# Hen night ideas



## dakota (Feb 6, 2007)

What did you do for your hen night? or was there something you would have loved to have done but didnt?

Ive just been having a look online for some ideas and quite like the sound of a murder mystery night   I also like the idea of a medieval banquet but a bit too expensive i think for most people in the current climate

Nikki xx


----------



## LizzyM (Feb 12, 2007)

Nikki, 

I have my hen night in 3 weeks and due to people not being able to afford alot at the mo soooo there are about 30 of us going on a mass pub crawl round my town!

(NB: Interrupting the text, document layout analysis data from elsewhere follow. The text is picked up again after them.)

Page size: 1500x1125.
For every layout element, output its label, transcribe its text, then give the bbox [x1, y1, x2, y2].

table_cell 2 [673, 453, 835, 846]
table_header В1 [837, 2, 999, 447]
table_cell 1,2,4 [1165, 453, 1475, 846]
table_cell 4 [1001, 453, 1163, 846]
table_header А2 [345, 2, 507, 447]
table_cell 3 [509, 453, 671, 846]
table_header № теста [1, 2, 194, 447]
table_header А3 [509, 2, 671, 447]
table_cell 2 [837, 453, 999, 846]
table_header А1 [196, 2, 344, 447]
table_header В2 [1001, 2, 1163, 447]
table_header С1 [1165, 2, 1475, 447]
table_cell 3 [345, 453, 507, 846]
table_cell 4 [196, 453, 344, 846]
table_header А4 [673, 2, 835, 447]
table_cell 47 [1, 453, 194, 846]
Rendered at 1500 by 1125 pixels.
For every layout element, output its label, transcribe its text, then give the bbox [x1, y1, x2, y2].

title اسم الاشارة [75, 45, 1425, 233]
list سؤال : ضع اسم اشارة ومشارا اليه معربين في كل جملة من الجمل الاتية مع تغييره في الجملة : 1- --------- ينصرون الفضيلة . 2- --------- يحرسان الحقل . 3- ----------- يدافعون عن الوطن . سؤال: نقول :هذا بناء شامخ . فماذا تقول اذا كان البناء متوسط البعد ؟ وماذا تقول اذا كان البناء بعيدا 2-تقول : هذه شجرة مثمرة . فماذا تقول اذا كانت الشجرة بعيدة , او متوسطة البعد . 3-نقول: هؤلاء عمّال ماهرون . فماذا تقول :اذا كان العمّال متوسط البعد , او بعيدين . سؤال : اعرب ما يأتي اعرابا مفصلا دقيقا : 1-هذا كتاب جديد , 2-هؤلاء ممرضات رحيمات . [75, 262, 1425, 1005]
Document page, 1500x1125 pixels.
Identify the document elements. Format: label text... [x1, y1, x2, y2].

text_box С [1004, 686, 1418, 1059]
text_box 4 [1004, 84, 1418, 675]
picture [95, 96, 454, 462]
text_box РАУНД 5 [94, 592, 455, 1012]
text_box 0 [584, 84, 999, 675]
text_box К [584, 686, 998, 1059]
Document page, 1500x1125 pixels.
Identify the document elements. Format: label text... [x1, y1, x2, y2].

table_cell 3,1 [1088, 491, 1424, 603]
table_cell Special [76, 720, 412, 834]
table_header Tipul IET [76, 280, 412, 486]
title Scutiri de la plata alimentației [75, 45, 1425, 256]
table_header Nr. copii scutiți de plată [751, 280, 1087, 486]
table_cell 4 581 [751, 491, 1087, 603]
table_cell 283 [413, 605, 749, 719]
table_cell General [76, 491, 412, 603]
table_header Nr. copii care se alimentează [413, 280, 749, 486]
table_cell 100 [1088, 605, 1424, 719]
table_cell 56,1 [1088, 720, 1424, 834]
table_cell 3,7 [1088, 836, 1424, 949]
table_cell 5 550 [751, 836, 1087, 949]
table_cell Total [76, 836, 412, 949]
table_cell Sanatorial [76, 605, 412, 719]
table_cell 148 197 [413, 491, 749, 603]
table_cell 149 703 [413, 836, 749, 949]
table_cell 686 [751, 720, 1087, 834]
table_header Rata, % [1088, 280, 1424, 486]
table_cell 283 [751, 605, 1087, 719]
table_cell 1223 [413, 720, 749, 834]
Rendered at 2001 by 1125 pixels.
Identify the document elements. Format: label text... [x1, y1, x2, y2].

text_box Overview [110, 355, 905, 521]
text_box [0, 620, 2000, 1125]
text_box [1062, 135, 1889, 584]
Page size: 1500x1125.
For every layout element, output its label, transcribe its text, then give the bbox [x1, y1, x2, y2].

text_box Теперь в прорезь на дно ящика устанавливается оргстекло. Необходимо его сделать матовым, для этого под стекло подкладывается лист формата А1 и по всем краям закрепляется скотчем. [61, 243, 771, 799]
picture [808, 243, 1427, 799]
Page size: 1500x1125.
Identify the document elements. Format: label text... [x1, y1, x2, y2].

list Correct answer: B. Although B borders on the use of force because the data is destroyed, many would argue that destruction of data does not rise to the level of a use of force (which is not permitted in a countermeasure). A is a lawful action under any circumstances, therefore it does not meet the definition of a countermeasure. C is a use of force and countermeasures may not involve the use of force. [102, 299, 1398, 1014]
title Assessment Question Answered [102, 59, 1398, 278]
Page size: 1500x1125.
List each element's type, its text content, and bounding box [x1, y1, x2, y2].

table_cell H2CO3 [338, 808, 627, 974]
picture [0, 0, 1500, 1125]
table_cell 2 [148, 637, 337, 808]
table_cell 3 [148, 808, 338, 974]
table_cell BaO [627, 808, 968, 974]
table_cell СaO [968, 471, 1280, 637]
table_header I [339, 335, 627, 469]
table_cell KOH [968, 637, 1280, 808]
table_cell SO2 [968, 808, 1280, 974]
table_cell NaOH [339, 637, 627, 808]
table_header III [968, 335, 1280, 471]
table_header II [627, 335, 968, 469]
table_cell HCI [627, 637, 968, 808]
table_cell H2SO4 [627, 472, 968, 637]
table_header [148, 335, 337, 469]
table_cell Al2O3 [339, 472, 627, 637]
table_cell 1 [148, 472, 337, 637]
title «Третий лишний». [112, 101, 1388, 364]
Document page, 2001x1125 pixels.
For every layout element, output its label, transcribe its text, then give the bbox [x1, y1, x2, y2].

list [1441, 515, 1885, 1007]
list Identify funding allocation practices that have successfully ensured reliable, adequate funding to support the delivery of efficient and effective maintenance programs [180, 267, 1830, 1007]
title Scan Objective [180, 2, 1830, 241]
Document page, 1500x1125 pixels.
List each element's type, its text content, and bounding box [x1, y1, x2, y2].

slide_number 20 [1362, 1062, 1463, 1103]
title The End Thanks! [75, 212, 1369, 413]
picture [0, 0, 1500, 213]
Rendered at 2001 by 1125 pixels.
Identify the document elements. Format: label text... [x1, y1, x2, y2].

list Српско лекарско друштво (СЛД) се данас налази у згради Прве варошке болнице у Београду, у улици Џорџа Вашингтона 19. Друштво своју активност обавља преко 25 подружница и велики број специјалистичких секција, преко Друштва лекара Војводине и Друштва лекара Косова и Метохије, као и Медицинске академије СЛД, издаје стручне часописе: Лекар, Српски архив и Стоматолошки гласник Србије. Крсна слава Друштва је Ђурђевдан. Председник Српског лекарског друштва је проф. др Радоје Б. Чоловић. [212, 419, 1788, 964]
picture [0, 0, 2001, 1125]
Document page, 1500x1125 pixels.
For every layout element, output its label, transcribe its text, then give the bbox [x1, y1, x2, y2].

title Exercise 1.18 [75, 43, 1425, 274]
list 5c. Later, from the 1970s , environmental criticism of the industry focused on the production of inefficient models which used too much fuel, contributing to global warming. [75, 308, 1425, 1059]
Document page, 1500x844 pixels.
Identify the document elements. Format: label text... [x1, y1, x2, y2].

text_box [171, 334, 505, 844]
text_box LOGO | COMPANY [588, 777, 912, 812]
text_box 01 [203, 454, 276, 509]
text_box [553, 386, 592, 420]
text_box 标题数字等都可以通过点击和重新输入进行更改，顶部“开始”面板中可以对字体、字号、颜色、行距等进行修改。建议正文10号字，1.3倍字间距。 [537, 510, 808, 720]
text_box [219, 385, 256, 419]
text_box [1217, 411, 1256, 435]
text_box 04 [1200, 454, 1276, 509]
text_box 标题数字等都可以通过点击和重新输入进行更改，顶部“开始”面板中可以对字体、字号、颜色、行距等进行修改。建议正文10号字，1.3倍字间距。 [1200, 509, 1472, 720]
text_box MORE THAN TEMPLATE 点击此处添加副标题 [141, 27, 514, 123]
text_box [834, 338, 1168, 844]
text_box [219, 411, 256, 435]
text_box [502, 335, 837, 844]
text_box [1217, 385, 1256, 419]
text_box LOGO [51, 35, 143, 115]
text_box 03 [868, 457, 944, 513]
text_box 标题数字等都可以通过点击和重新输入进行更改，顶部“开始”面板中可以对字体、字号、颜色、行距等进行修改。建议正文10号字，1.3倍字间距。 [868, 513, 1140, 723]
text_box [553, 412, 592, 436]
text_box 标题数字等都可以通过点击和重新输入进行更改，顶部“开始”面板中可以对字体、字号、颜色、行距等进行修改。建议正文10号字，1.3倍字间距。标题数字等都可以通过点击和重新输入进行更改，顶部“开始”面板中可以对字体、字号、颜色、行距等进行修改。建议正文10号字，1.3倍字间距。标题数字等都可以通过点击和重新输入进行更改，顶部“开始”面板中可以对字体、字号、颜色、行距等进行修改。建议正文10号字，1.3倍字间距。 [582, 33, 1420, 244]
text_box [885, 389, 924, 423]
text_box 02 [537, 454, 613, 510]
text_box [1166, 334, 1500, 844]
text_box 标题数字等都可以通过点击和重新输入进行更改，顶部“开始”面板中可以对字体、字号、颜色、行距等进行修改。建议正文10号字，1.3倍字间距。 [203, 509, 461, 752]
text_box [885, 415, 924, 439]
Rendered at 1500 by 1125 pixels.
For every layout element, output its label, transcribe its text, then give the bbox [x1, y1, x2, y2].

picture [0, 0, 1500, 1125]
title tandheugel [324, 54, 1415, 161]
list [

I know that my friends that have organised it are up to something, ie me dressing up like a wally    
I just think its whatever you make it hun, but make it good 

x x x


----------



## Dee.Dee.32 (Dec 6, 2008)

I did "little devils" for mine in Blackpool - all of us in red tops with horns and tails.  Ended up at a ladies only strip club place which was fun    For my sisters I organised a "gangster" theme pub crawl around Nottingham with each of us having to do a dare - nothing too risky though   all quite tame ones along lines of getting someone to buy you a free drink and getting a man to moon (suprising how many were willing to do this one  )

Have fun 

DeeDee x


----------



## BABY2 (Nov 28, 2007)

I wasn't too keen on the pub crawl with "L" plates hanging all over me theme, and as I wanted to combine it with my big 3-0 birthday , me and one very good friend went to the Mardi Gras in New Orleans   and had a blast    (BTW we DID NOT flash our (.)(.)   )


----------